Après la victoire des coalisés à la bataille de Waterloo (18 juin 1815), le département est occupé par les troupes autrichiennes de juin 1815 à novembre 1818 (voir occupation de la France à la fin du Premier Empire).


Le xixe siècle voit le département se développer, notamment grâce à l'industrie de la soie et du papier, de la mine (notamment les hauts-fourneaux de La Voulte) et l'arrivée du chemin de fer. De nombreuses terrasses cultivées mettent en valeur le territoire. L'Ardèche atteint ainsi un pic de population sous le Second Empire, comptant 388 500 habitants selon le recensement de 1861. Département rural, elle ne compte alors aucune grande ville. Cependant, en raison, entre autres, du relief, l'Ardèche est touchée plutôt que d'autres départements par l'exode rural ; « comme dans beaucoup d'autres régions où prévalait un système analogue, le déclin des industries en milieu rural entraîna celui de l'agriculture, et réciproquement. En un siècle, l'Ardèche perdit ainsi plus de cent quarante mille habitants, par émigration ou par dénatalité, soit plus du tiers des Ardéchois du xixe siècle, pour ne plus compter que 245 600 personnes au recensement de 1962 » (A. Frémont, 1997).


La guerre de 1870-1871 voit l'Ardèche lever un régiment de gardes mobiles qui participera à la défense de l'Eure .

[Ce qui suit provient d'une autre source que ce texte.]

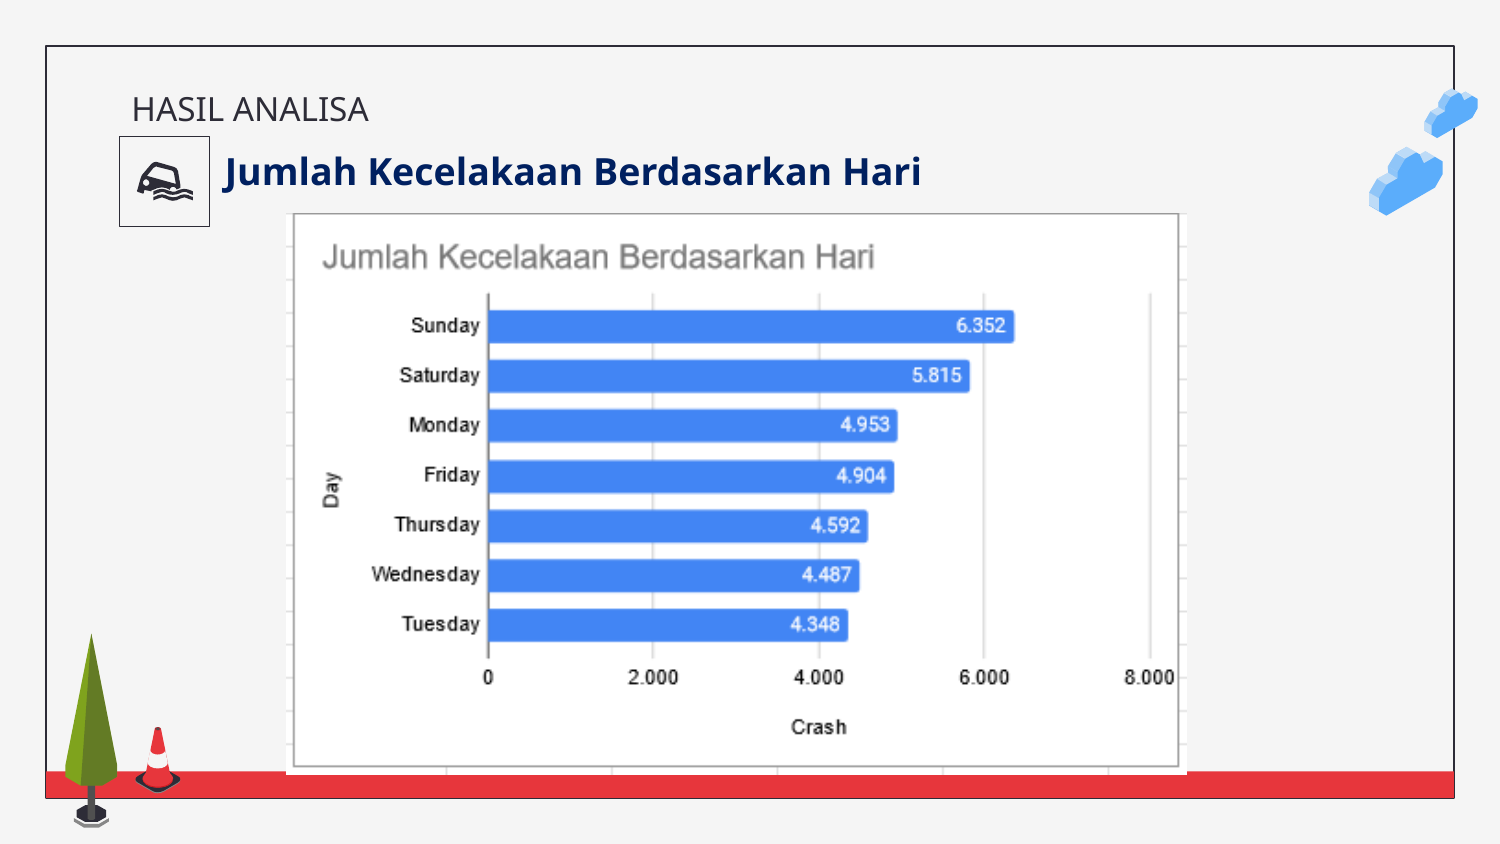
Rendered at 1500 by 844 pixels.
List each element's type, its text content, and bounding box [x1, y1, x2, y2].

title HASIL ANALISA [116, 72, 1381, 167]
subtitle Jumlah Kecelakaan Berdasarkan Hari [209, 132, 1214, 510]
picture [285, 213, 1188, 775]
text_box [119, 136, 210, 227]
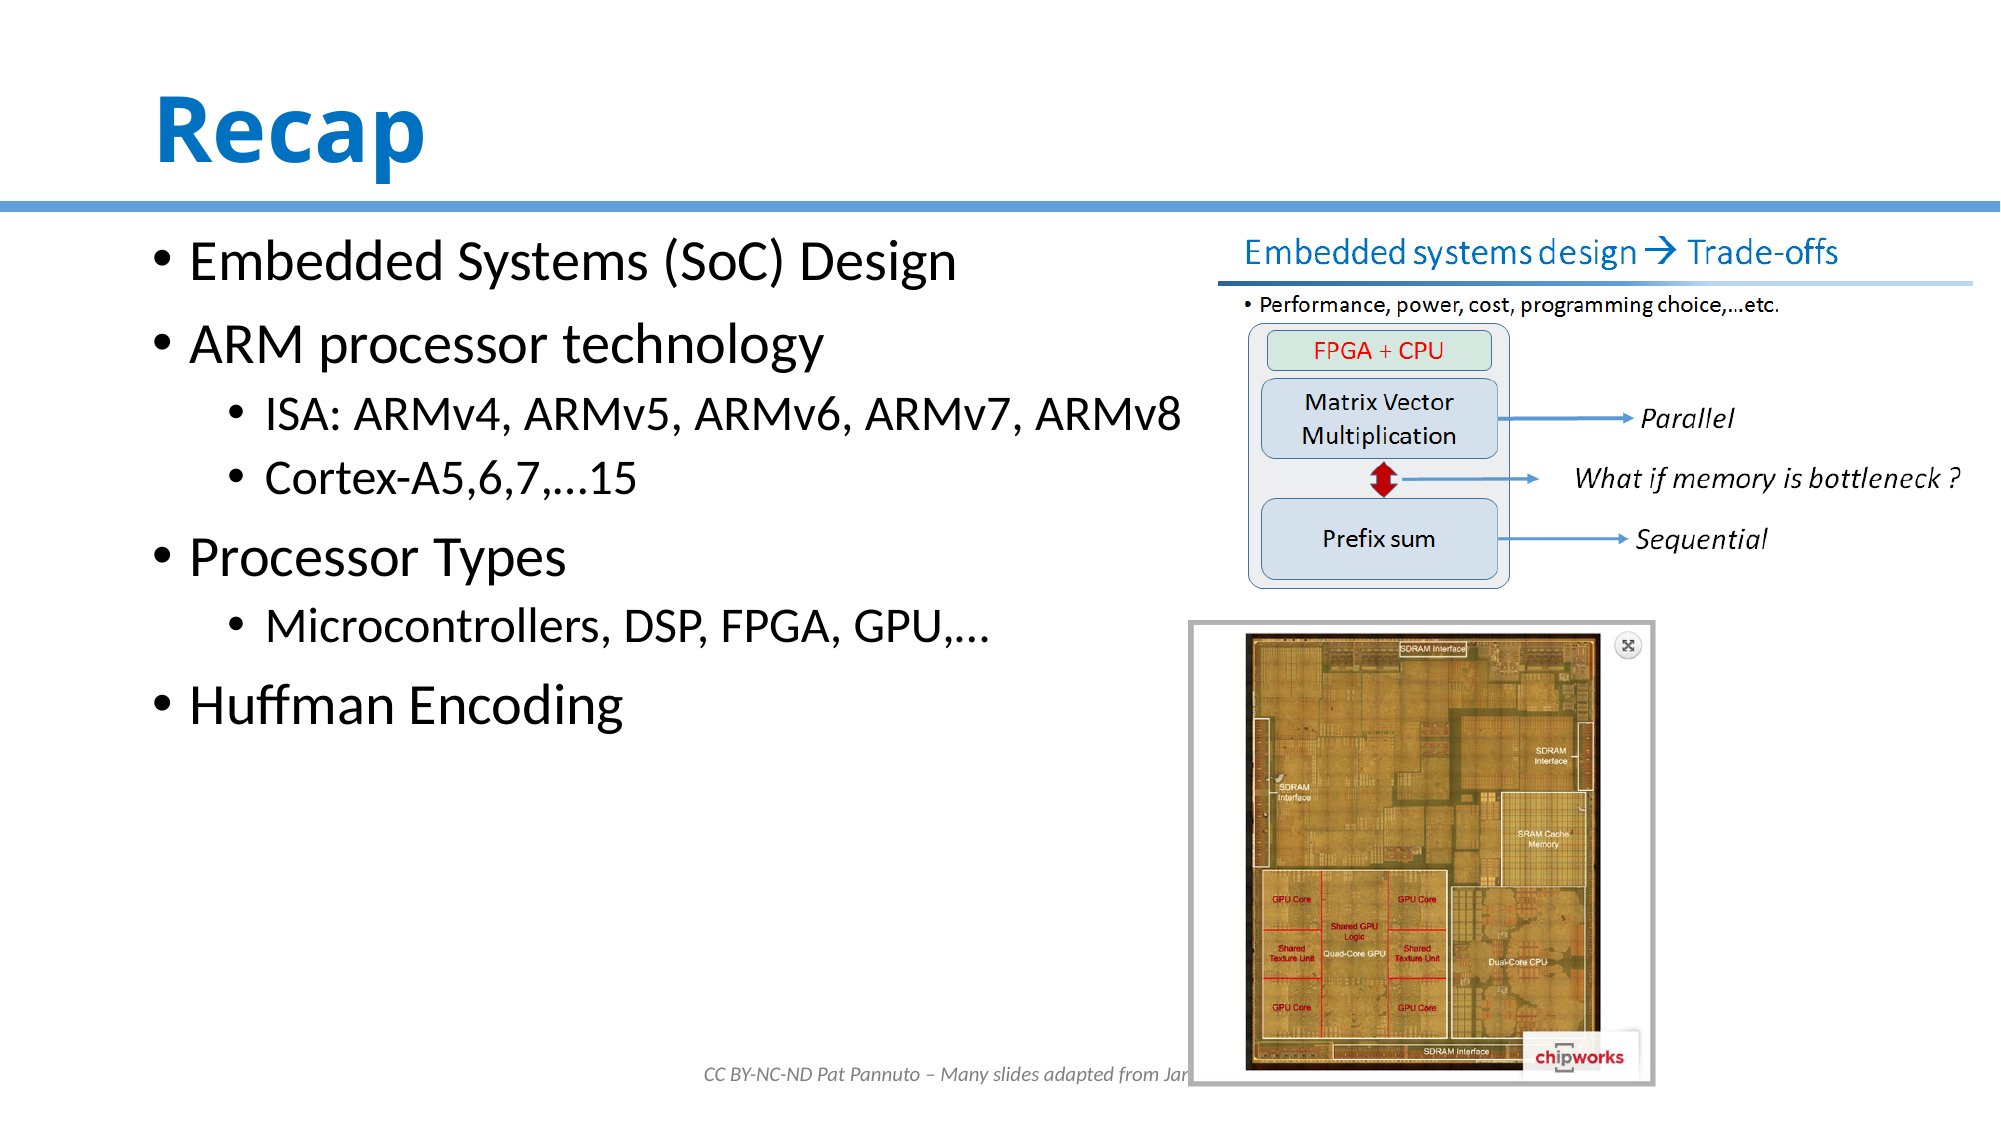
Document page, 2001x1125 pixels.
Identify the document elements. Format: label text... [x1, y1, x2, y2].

picture [1188, 620, 1656, 1087]
list Embedded Systems (SoC) Design ARM processor technology ISA: ARMv4, ARMv5, ARMv6, ARMv7, ARMv8 Cortex-A5,6,7,…15 Processor Types Microcontrollers, DSP, FPGA, GPU,… Huffman Encoding [137, 222, 1863, 1014]
title Recap [137, 59, 1863, 207]
footer CC BY-NC-ND Pat Pannuto – Many slides adapted from Janarbek Matai [662, 1042, 1338, 1103]
picture [1218, 222, 1973, 610]
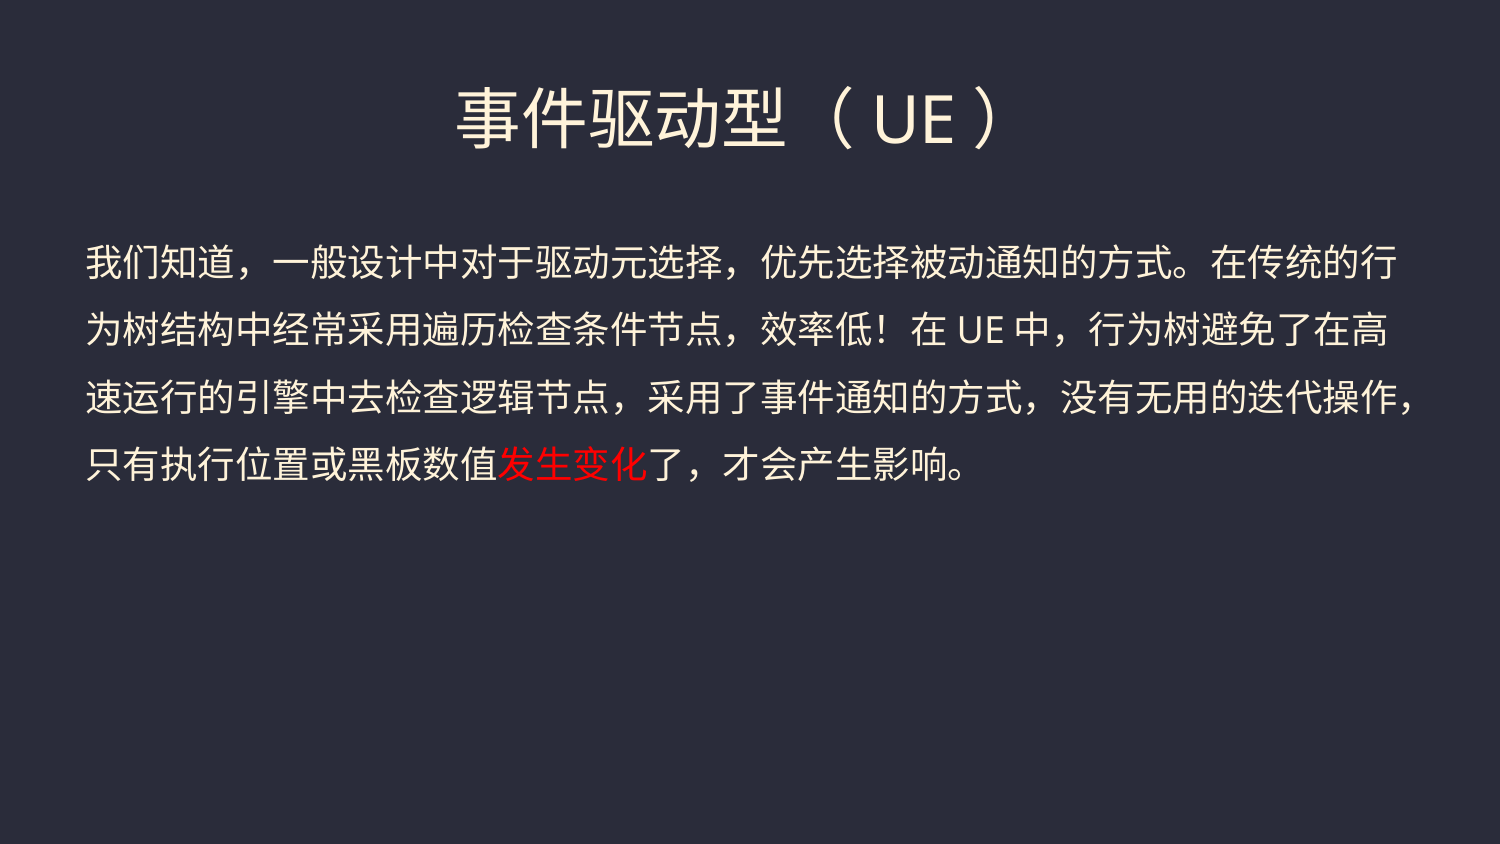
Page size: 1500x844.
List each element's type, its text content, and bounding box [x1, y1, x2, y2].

À la fin du siècle, le sud viticole subit la crise du phylloxéra. Puis l'Ardèche paye un lourd tribut lors des deux guerres mondiales : en 1918, 12 000 soldats ne reviennent pas du front, et pendant la Seconde Guerre mondiale, plusieurs résistants prennent le maquis, ce qui provoque arrestations et exécutions, mais accélère également le départ des troupes nazies.


Après-guerre, la petite industrie se maintient (hautes vallées des Boutières) ou périclite (mines de Largentière); l'agriculture reprend ses droits avec un milieu de xxe siècle où les fruitiers (pêchers de l'Eyrieux, cerises au sud) connaissent la renommée. Depuis 1962, le nombre d'ouvriers de l'industrie en Ardèche dépasse celui des travailleurs de la terre. Le tourisme, de l'Ardèche verte au nord jusqu'aux zones toutes méditerranéennes entre Aubenas et l'embouchure de l'Ardèche dans le Rhône, est devenu un élément important de l'économie ardéchoise.